Por Jorge Rojas Neira, Doctor en Derecho, Universidad de California, Berkeley, Senior Fellow, University of California Davis, School of Law, Senior Advisor Innovación y Transferencia, Universidad de Tarapacá.
La propiedad intelectual no debiera ser considerada como un fin en sí mismo, sino como una herramienta que debe contribuir al bienestar de la sociedad y que, como todo derecho de propiedad, tiene una función social.
El reciente debate sobre la eficacia y el futuro del sistema chileno de innovación y transferencia tecnológica, impulsado por la Evaluación de Programas Gubernamentales (EPG) de la Dirección de Presupuestos (Dipres) sobre el Programa de Transferencia Tecnológica (OTL y HUBs), ha revelado fracturas profundas en la articulación entre el Estado, la academia y la sociedad. Mientras el Panel de Evaluación constata fallas de diseño y la ANID asume compromisos clave, el sistema de universidades estatales, a través de sus propuestas de fortalecimiento, exige una reconfiguración total.
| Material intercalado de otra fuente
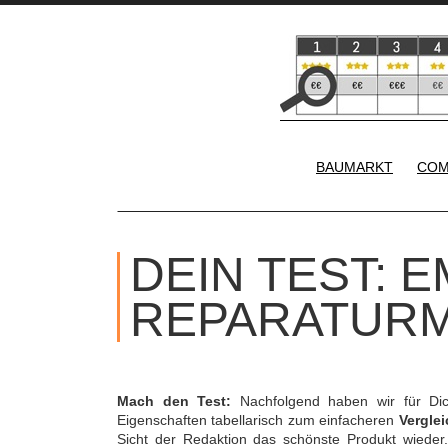
BAUMARKT
COM
DEIN TEST: E
REPARATURM
Mach den Test:
Nachfolgend haben wir für Di
Eigenschaften tabellarisch zum einfacheren
Verglei
Sicht der Redaktion das schönste Produkt wieder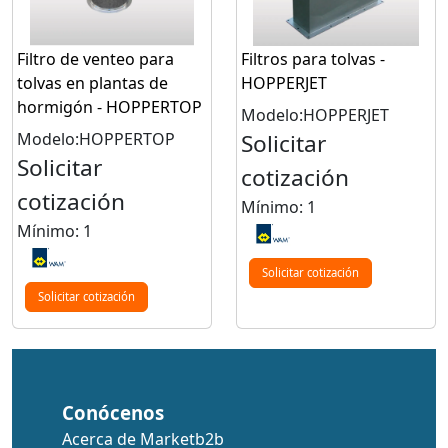
Filtro de venteo para
Filtros para tolvas -
tolvas en plantas de
HOPPERJET
hormigón - HOPPERTOP
Modelo:HOPPERJET
Modelo:HOPPERTOP
Solicitar
Solicitar
cotización
cotización
Mínimo: 1
Mínimo: 1
Solicitar cotización
Solicitar cotización
Conócenos
Acerca de Marketb2b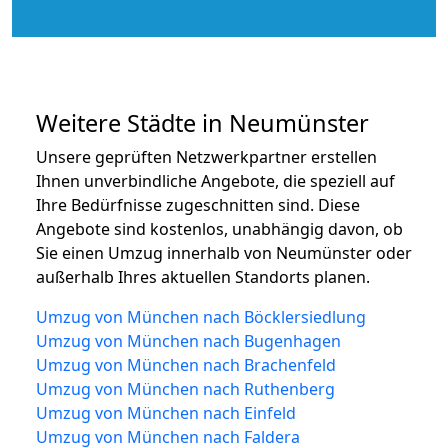
Weitere Städte in Neumünster
Unsere geprüften Netzwerkpartner erstellen
Ihnen unverbindliche Angebote, die speziell auf
Ihre Bedürfnisse zugeschnitten sind. Diese
Angebote sind kostenlos, unabhängig davon, ob
Sie einen Umzug innerhalb von Neumünster oder
außerhalb Ihres aktuellen Standorts planen.
Umzug von München nach Böcklersiedlung
Umzug von München nach Bugenhagen
Umzug von München nach Brachenfeld
Umzug von München nach Ruthenberg
Umzug von München nach Einfeld
Umzug von München nach Faldera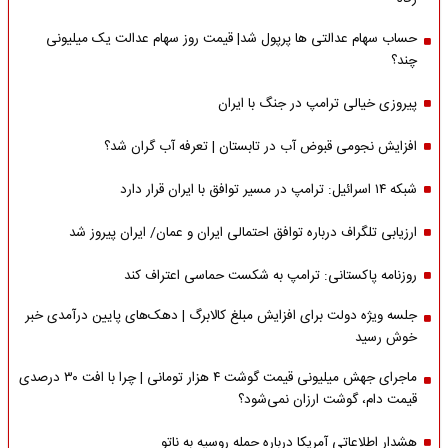
حساب سهام عدالتی ها پرپول شد| قیمت روز سهام عدالت یک میلیونی
چند؟
پیروزی خیالی ترامپ در جنگ با ایران
افزایش نجومی قبوض آب در تابستان | تعرفه آب گران شد؟
شبکه ۱۴ اسرائیل: ترامپ در مسیر توافق با ایران قرار دارد
ارزیابی تلگراف درباره توافق احتمالی ایران و عمان/ ایران پیروز شد
روزنامه پاکستانی: ترامپ به شکست حماسی اعتراف کند
جلسه ویژه دولت برای افزایش مبلغ کالابرگ | دهک‌های پایین درآمدی خبر
خوش رسید
ماجرای جهش میلیونی قیمت گوشت ۴ هزار تومانی | چرا با افت ۳۰ درصدی
قیمت دام، گوشت ارزان نمی‌شود؟
هشدار اطلاعاتی آمریکا درباره حمله روسیه به ناتو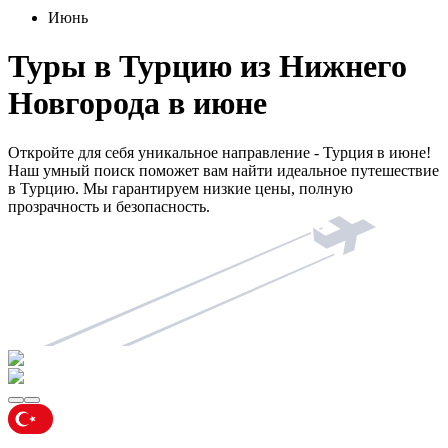
Июнь
Туры в Турцию из Нижнего
Новгорода в июне
Откройте для себя уникальное направление - Турция в июне!
Наш умный поиск поможет вам найти идеальное путешествие
в Турцию. Мы гарантируем низкие цены, полную
прозрачность и безопасность.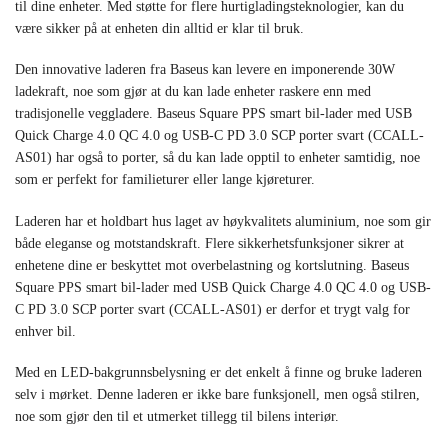
til dine enheter. Med støtte for flere hurtigladingsteknologier, kan du
være sikker på at enheten din alltid er klar til bruk.
Den innovative laderen fra Baseus kan levere en imponerende 30W
ladekraft, noe som gjør at du kan lade enheter raskere enn med
tradisjonelle veggladere. Baseus Square PPS smart bil-lader med USB
Quick Charge 4.0 QC 4.0 og USB-C PD 3.0 SCP porter svart (CCALL-
AS01) har også to porter, så du kan lade opptil to enheter samtidig, noe
som er perfekt for familieturer eller lange kjøreturer.
Laderen har et holdbart hus laget av høykvalitets aluminium, noe som gir
både eleganse og motstandskraft. Flere sikkerhetsfunksjoner sikrer at
enhetene dine er beskyttet mot overbelastning og kortslutning. Baseus
Square PPS smart bil-lader med USB Quick Charge 4.0 QC 4.0 og USB-
C PD 3.0 SCP porter svart (CCALL-AS01) er derfor et trygt valg for
enhver bil.
Med en LED-bakgrunnsbelysning er det enkelt å finne og bruke laderen
selv i mørket. Denne laderen er ikke bare funksjonell, men også stilren,
noe som gjør den til et utmerket tillegg til bilens interiør.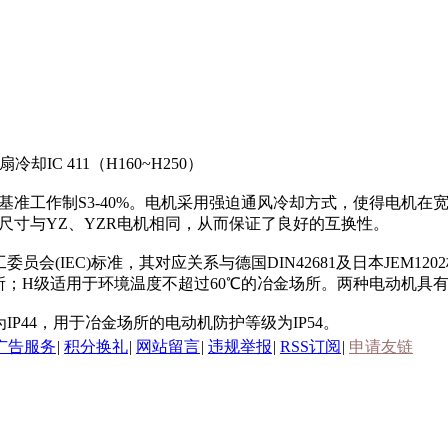
冷却IC 411（H160~H250）
z，基准工作制S3-40%。电机采用强迫通风冷却方式，使得电
装尺寸与YZ、YZR电机相同，从而保证了良好的互换性。
会(IEC)标准，其对应关系与德国DIN42681及日本JEM1
所；H级适用于环境温度不超过60℃的冶金场所。两种电动机具
P44，用于冶金场所的电动机防护等级为IP54。
广告服务
|
积分换礼
|
网站留言
|
违规举报
|
RSS订阅
|
申请友链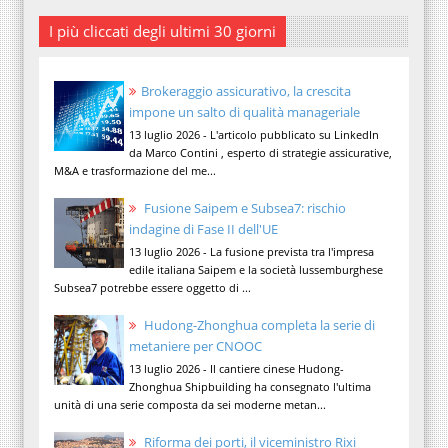
I più cliccati degli ultimi 30 giorni
Brokeraggio assicurativo, la crescita
impone un salto di qualità manageriale
13 luglio 2026 - L'articolo pubblicato su LinkedIn
da Marco Contini , esperto di strategie assicurative,
M&A e trasformazione del me...
Fusione Saipem e Subsea7: rischio
indagine di Fase II dell'UE
13 luglio 2026 - La fusione prevista tra l'impresa
edile italiana Saipem e la società lussemburghese
Subsea7 potrebbe essere oggetto di ...
Hudong-Zhonghua completa la serie di
metaniere per CNOOC
13 luglio 2026 - Il cantiere cinese Hudong-
Zhonghua Shipbuilding ha consegnato l'ultima
unità di una serie composta da sei moderne metan...
Riforma dei porti, il viceministro Rixi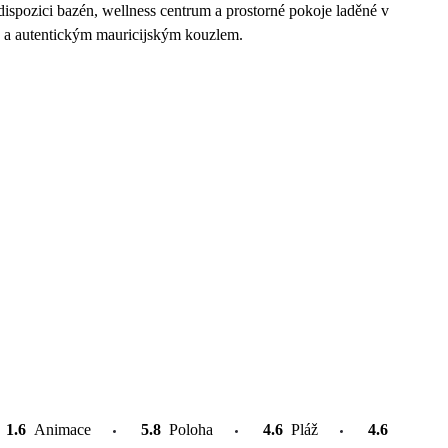
dispozici bazén, wellness centrum a prostorné pokoje laděné v
ky a autentickým mauricijským kouzlem.
1.6
Animace
5.8
Poloha
4.6
Pláž
4.6
Atrakce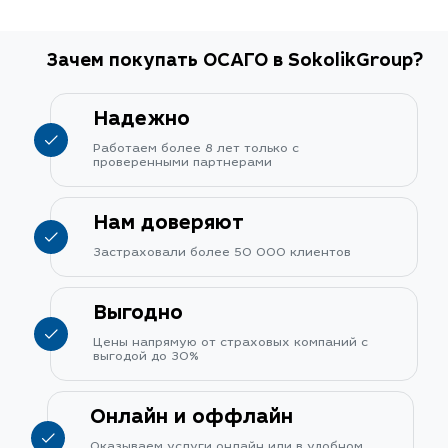
Зачем покупать ОСАГО в SokolikGroup?
Надежно
Работаем более 8 лет только с
проверенными партнерами
Нам доверяют
Застраховали более 50 000 клиентов
Выгодно
Цены напрямую от страховых компаний с
выгодой до 30%
Онлайн и оффлайн
Оказываем услуги онлайн или в удобном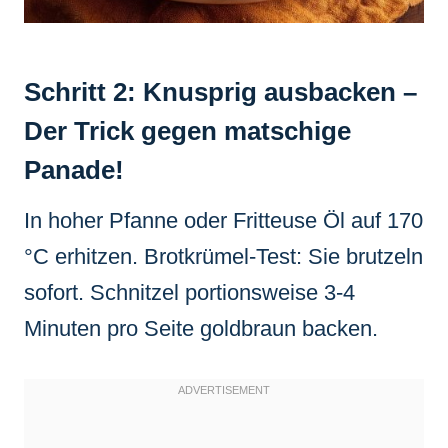
Schritt 2: Knusprig ausbacken –
Der Trick gegen matschige
Panade!
In hoher Pfanne oder Fritteuse Öl auf 170
°C erhitzen. Brotkrümel-Test: Sie brutzeln
sofort. Schnitzel portionsweise 3-4
Minuten pro Seite goldbraun backen.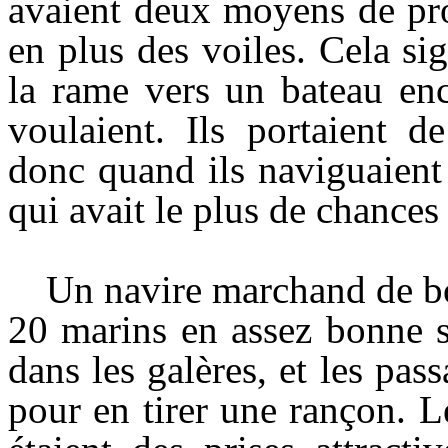
avaient deux moyens de pro
en plus des voiles. Cela sig
la rame vers un bateau enc
voulaient. Ils portaient d
donc quand ils naviguaient 
qui avait le plus de chances
Un navire marchand de bo
20 marins en assez bonne s
dans les galères, et les pas
pour en tirer une rançon. L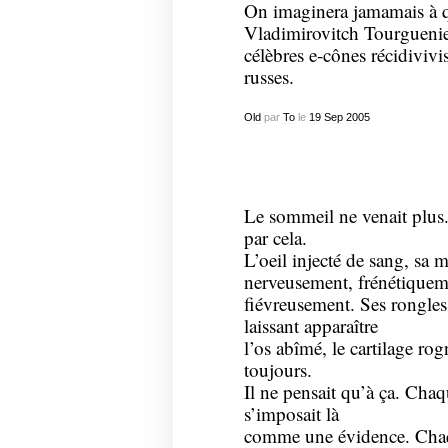
On imaginera jamamais à qu
Vladimirovitch Tourgueni
célèbres e-cônes récidivivis
russes.
Old
par
To
le
19
Sep
2005
Le sommeil ne venait plus. 
par cela.
L’oeil injecté de sang, sa 
nerveusement, frénétiquem
fiévreusement. Ses rongles 
laissant apparaître
l’os abîmé, le cartilage rog
toujours.
Il ne pensait qu’à ça. Chaqu
s’imposait là
comme une évidence. Chaqu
En este contexto, la visión del “Leviatán” –entendido como el sector público nacional e internacional que financia mayoritariamente la I+D– no puede limitarse a corregir fallas operativas o de mercado. Es imperativo que su potestad normativa en materia de Propiedad Intelectual (PI) y Transferencia Tecnológica (TT) funcione como un instrumentum regni, una herramienta funcional al servicio del bien común y la ciudadanía.
La integración de las ideas fundamentales para un sistema de innovación equitativo, con impacto territorial y que utilice intensivamente la inteligencia artificial (IA), revela cómo las actuales propuestas de reforma deben ir mucho más allá de las métricas económicas tradicionales.